JHL at Aix en Provence
A charming town. The great post-impressionist artist Paul Cézanne lived and painted here. We didn't have time to visit Atelier Cézanne. It is also the home of the University of Provence.
Near the Cathedral, Aix en Provence
The photographs are a mixed bag---from both trips. That will explain the different groups of people. The quality leaves a lot to be desired. I had to scan them, move them to Hello/Picasa and then publish in the blog. Inefficient and the result is far from satisfactory.
I never had a bad meal in Provence and often paid less than what I would have paid in Palo Alto, California. Perhaps the only exception was coffee. Great coffee but price of a cup was more than double what Peets or Starbucks charged.
Today, with the strong Euro and decline of the US$, the prices would be higher but shouldn't be too much more than here in the Silicon Valley. The lodgings, certainly, would cost less. Most of them were rated Three stars. They offered clean, comfortable accommodation in good locations.
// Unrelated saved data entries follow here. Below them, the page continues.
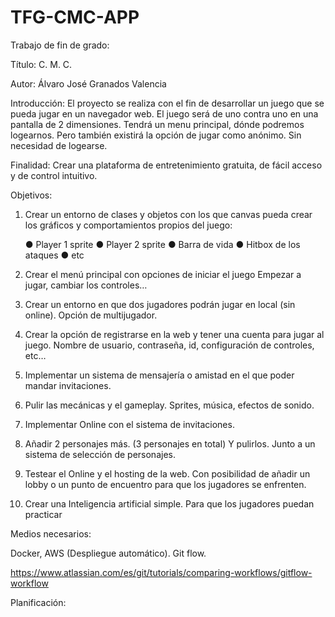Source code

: # TFG-CMC-APP
Trabajo de fin de grado:

Título: C. M. C.

Autor: Álvaro José Granados Valencia

Introducción: El proyecto se realiza con el fin de desarrollar un juego que se pueda jugar en un navegador web.
El juego será de uno contra uno en una pantalla de 2 dimensiones. Tendrá un menu principal, dónde podremos logearnos.
Pero también existirá la opción de jugar como anónimo. Sin necesidad de logearse.

Finalidad: Crear una plataforma de entretenimiento gratuita, de fácil acceso y de control intuitivo.

Objetivos: 

1) Crear un entorno de clases y objetos con los que canvas pueda crear los
gráficos y comportamientos propios del juego:

    ● Player 1 sprite
    ● Player 2 sprite
    ● Barra de vida
    ● Hitbox de los ataques
    ● etc
    
2) Crear el menú principal con opciones de iniciar el juego
 Empezar a jugar, cambiar los controles…

3) Crear un entorno en que dos jugadores podrán jugar en local (sin online).
Opción de multijugador.

4) Crear la opción de registrarse en la web y tener una cuenta para jugar al juego.
Nombre de usuario, contraseña, id, configuración de controles, etc…

5) Implementar un sistema de mensajería o amistad en el que poder mandar
invitaciones.

6) Pulir las mecánicas y el gameplay. Sprites, música, efectos de sonido.

7) Implementar Online con el sistema de invitaciones.

8) Añadir 2 personajes más. (3 personajes en total) Y pulirlos. Junto a un sistema
de selección de personajes.

9) Testear el Online y el hosting de la web. Con posibilidad de añadir un lobby o
un punto de encuentro para que los jugadores se enfrenten.

10) Crear una Inteligencia artificial simple. Para que los jugadores puedan
practicar

Medios necesarios: 

Docker, AWS (Despliegue automático). Git flow. 

https://www.atlassian.com/es/git/tutorials/comparing-workflows/gitflow-workflow

Planificación:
"What is travel in the end ?
I suppose it is retaining your sense of wonder and your excitement with the new. I mean the quote from T.S. Eliot that 'We shall not cease from exploration, and the end of all our exploring will be to return to where we started from and to know the place for the first time.
If you're traveling because you don't like where you live, you're probably not going to like where you're traveling to either. If you're going to be a good traveler, you should find the same delight outside your own back door."